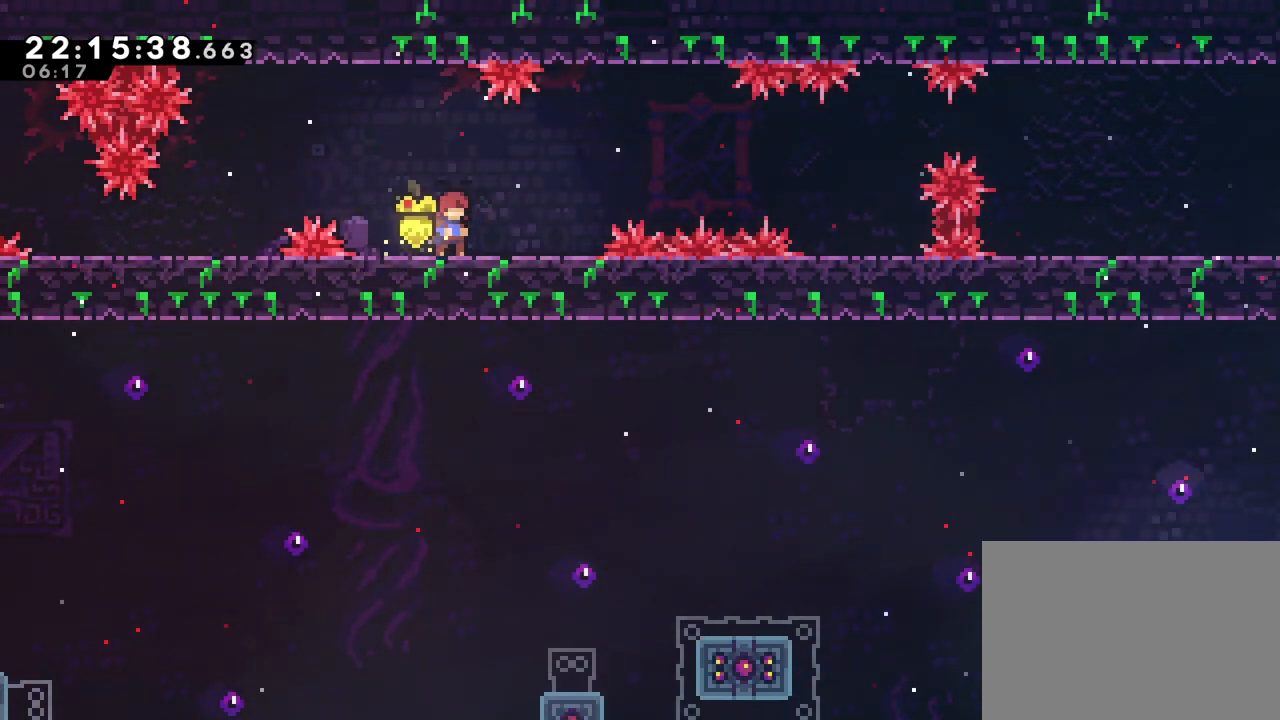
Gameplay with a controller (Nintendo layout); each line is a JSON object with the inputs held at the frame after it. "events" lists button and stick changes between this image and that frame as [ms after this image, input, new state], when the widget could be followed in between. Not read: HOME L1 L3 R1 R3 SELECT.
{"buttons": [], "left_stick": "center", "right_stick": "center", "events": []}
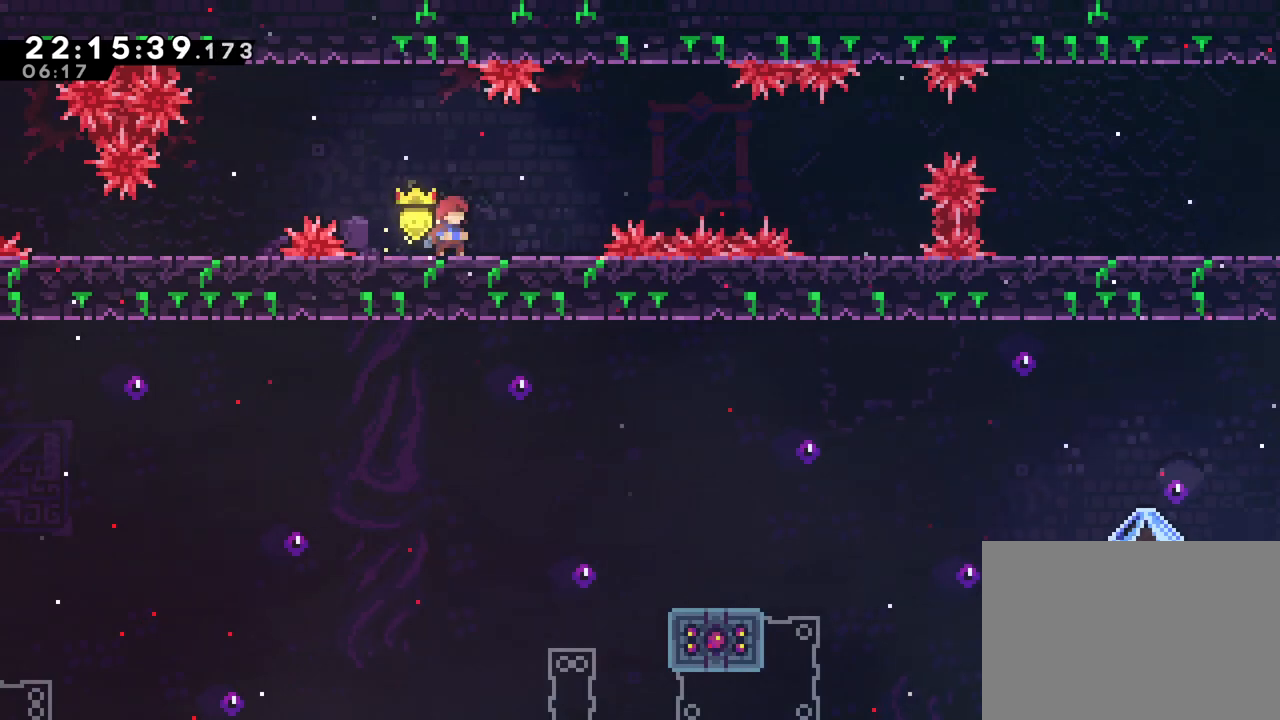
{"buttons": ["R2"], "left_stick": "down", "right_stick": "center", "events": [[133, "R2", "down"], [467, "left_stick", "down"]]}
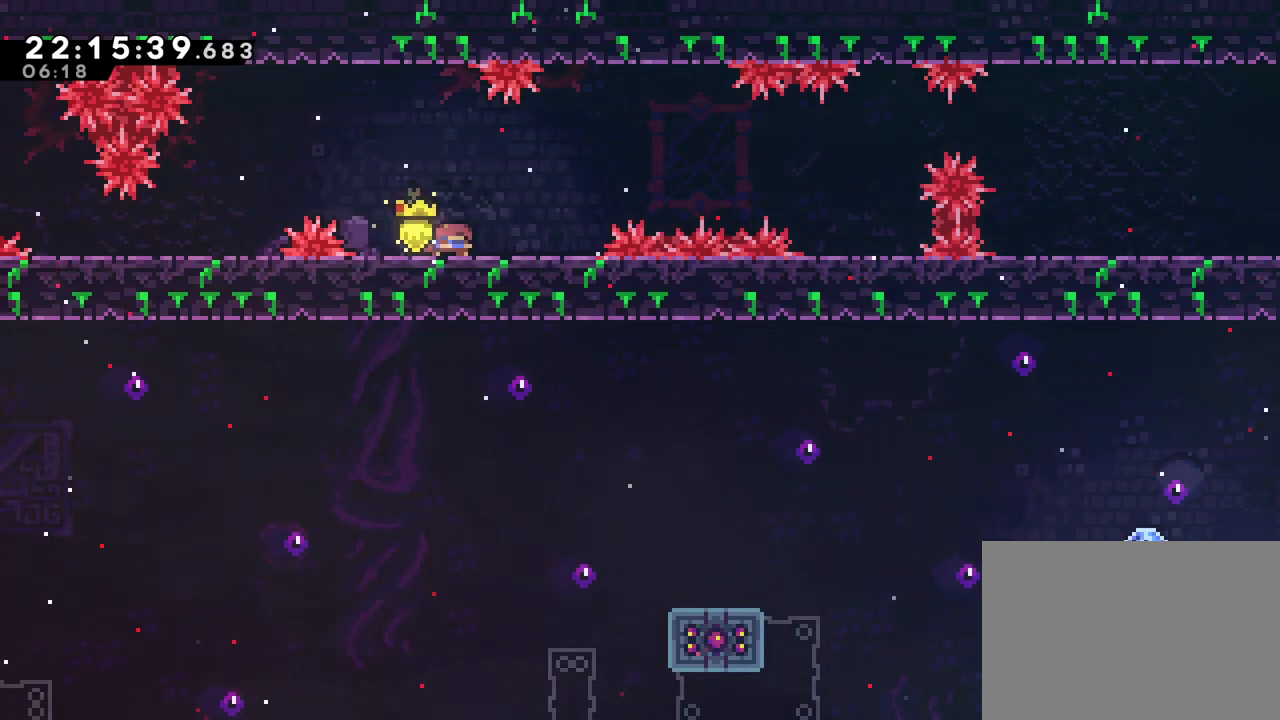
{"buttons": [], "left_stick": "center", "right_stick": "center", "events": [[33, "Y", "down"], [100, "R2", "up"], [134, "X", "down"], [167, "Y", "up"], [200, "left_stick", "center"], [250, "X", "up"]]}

☆ ☆ ☆ ☆ ☆

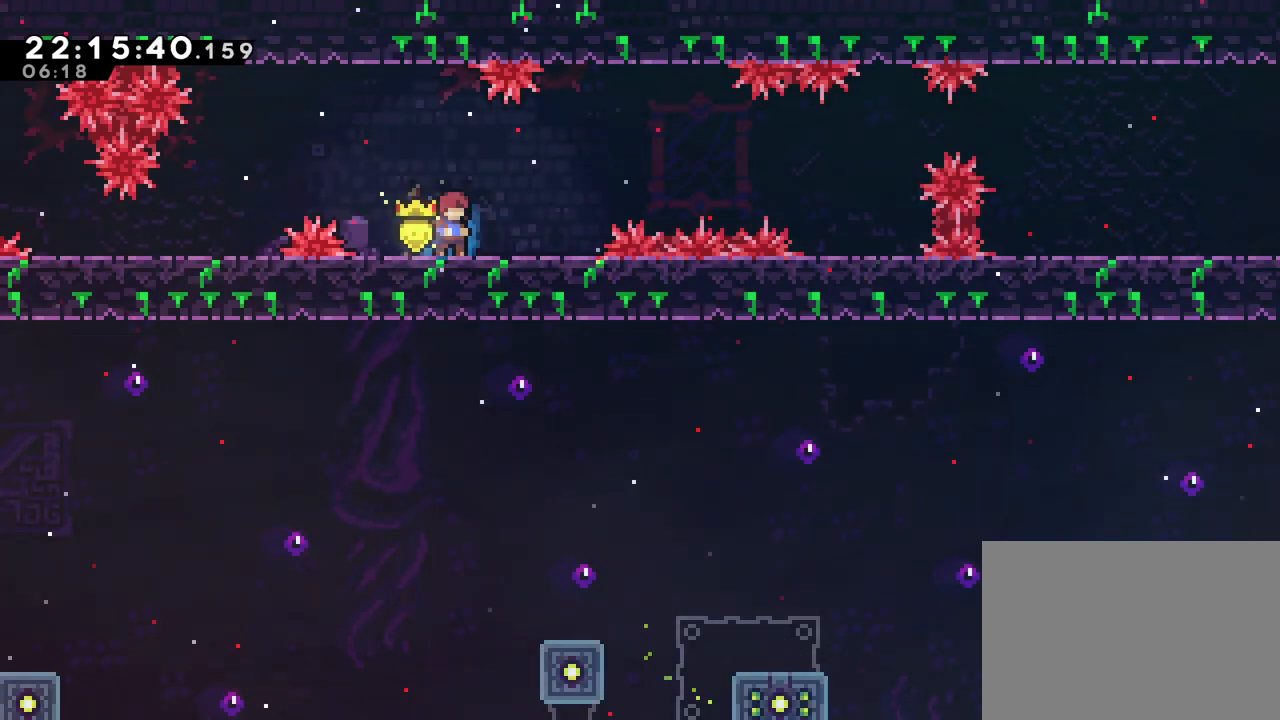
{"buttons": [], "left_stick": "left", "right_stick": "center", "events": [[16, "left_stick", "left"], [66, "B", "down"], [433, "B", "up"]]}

☆ ☆ ☆ ☆ ☆

(What you will do) From the data above, copy every line where "center" appears.

(Your response)
{"buttons": [], "left_stick": "center", "right_stick": "center", "events": []}
{"buttons": ["R2"], "left_stick": "down", "right_stick": "center", "events": [[133, "R2", "down"], [467, "left_stick", "down"]]}
{"buttons": [], "left_stick": "center", "right_stick": "center", "events": [[33, "Y", "down"], [100, "R2", "up"], [134, "X", "down"], [167, "Y", "up"], [200, "left_stick", "center"], [250, "X", "up"]]}
{"buttons": [], "left_stick": "left", "right_stick": "center", "events": [[16, "left_stick", "left"], [66, "B", "down"], [433, "B", "up"]]}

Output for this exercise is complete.